Archive for the ‘Free markets’ Category

How Obamacare Prevents Job Growth

Friday, June 1st, 2012


The jobs report that came out today showed that only 69,000 new jobs were created in May.  (Of those, 5 were created by HSA for America.)  But more importantly, this was a dismal gain in overall employment, resulting in a rise in the official unemployment rate to 8.2 percent.  One of the underlying reasons for high unemployment is the economic burden caused by the health care reform law known as Obamacare.



Under this law there is a $2000 tax per worker for employers with over 50 employees, who do not provide approved health insurance coverage starting in 2014.  They get an exemption on the tax for the first 30 workers, but not on the next 20.  So a company with 49 employees that is considering hiring one more full time worker, could face a $40,000 tax for doing so.  There is no penalty for not providing coverage to part-time workers.


If the employer does offer insurance, but the premiums exceed 9.5 percent of the employees income, the employer faces a penalty of $3000 per worker who gets coverage through the exchange.  That’s a $3000 government incentive not to hire that worker.


Of course, employers who do provide insurance coverage are also facing rising costs.  Obamacare mandated many coverage benefits that have increased costs, and will further increase costs starting in 2014.  Already in effect are mandatory preventive benefits, mandatory maternity coverage, price controls which raise costs on younger people, and more.  Changes that take effect in 2014 will further increase costs, leaving employers facing higher expenses for every person they employ.


Many larger companies have calculated the costs of complying with Obamacare, and the results are staggering.  John Deere and Caterpillar, two Illinois-based heavy equipment manufacturers, have each stated that that complying with the law will cost these companies over $100 million each.


Businesses hire employees when they expect the income generated by that employee to exceed the cost of hiring the worker.  When the cost of hiring goes up, the number of hires goes down.


Why Health Insurance is Typically Provided by Employers

Thursday, May 3rd, 2012


Have you ever wondered why health insurance is purchased by the employer?  Our car insurance or homeowner’s insurance isn’t provided by employers. Employer-provided health insurance often traps people in jobs they don’t want, because if they leave the job they are not allowed to take their coverage with them.

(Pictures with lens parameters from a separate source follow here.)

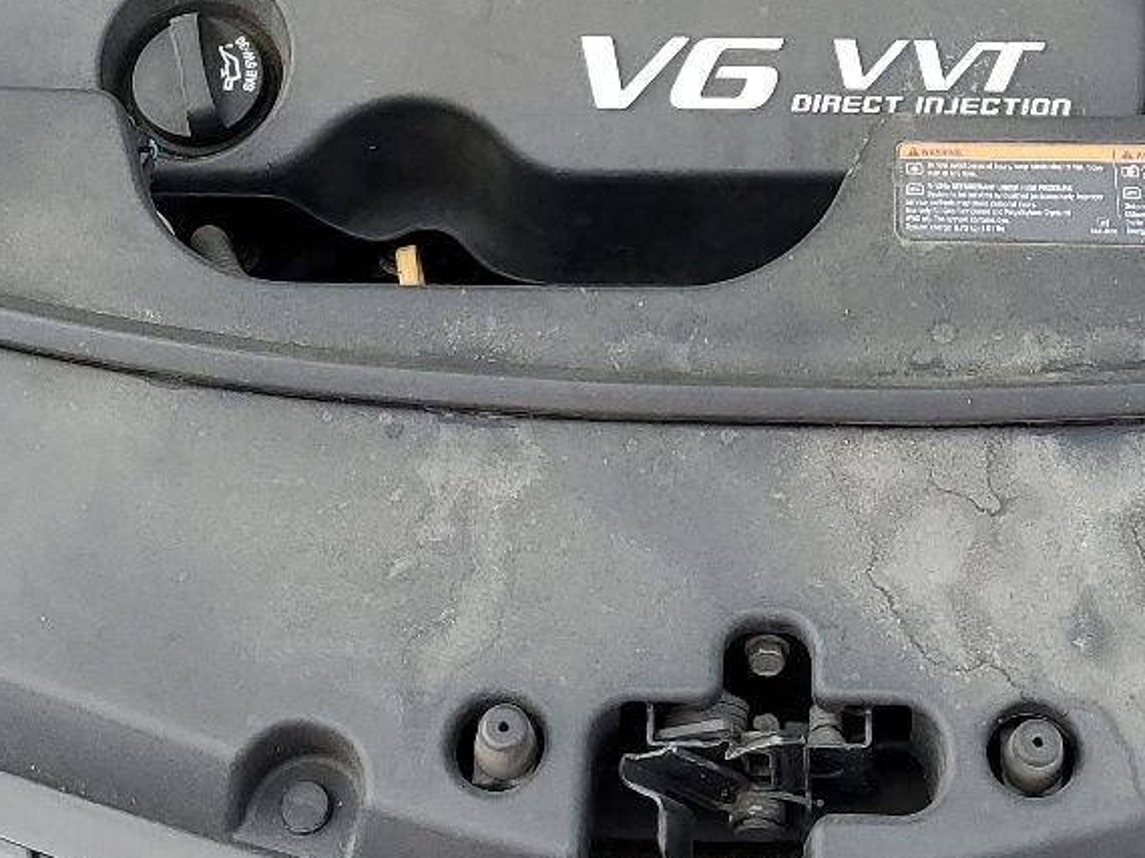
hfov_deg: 26.4
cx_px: 828
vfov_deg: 19.3
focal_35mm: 73
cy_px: -76
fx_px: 2414
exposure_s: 1/625
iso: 50
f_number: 1.5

The reason we purchase health insurance through employers is that it is much cheaper for the employer to pay for it than the individual, since the employer gets a tax deduction on the purchase of health insurance.  If an individual purchases health insurance, they are still paying taxes on that money.


This obviously can make a huge difference in how expensive the coverage is to buy.


Let’s look at how this came to be.    During World War II, there were price and wage freezes were put in place.  Since employers could not legally use higher wages to attract better employees, they found a loophole and started offering benefits, such as health insurance, that were tax-free.


Unfortunately, most people today have several different jobs and even different careers, throughout their lifetime.  This means that their employer-sponsored health insurance is always temporary coverage, going away whenever they leave that employer.


One important fix to the system is to make sure health insurance has the same tax implications, whether it is purchased by an individual or an employer.  More individuals would be able to afford coverage, and more people would have permanent coverage that would not be affected by changes in employment.


Free Markets and Healthcare Costs

Tuesday, April 17th, 2012


There is confusion among many who believe that more government involvement in healthcare will lower costs.  Even when they purport to believe in a free-market economy, they claim that somehow healthcare is “different”.


It is different than… computers, automobiles, televisions, and so many other consumer goods that have dramatically dropped in price and improved in quality over the past several years.  But why is that?


Simple – government involvement and interference in the market.  As government involvement has grown, costs have risen.



Here’s a simple, obvious example.  Prescription drugs, which are highly regulated, compared to over-the-counter drugs where a much freer market with much less government involvement exists.


The average cost to get a prescription drug approved by the FDA: $403 million (in 2002).  The average length of time for drug approval: 8.5 years.  Not exactly an enticing business arena for most entrepreneurs.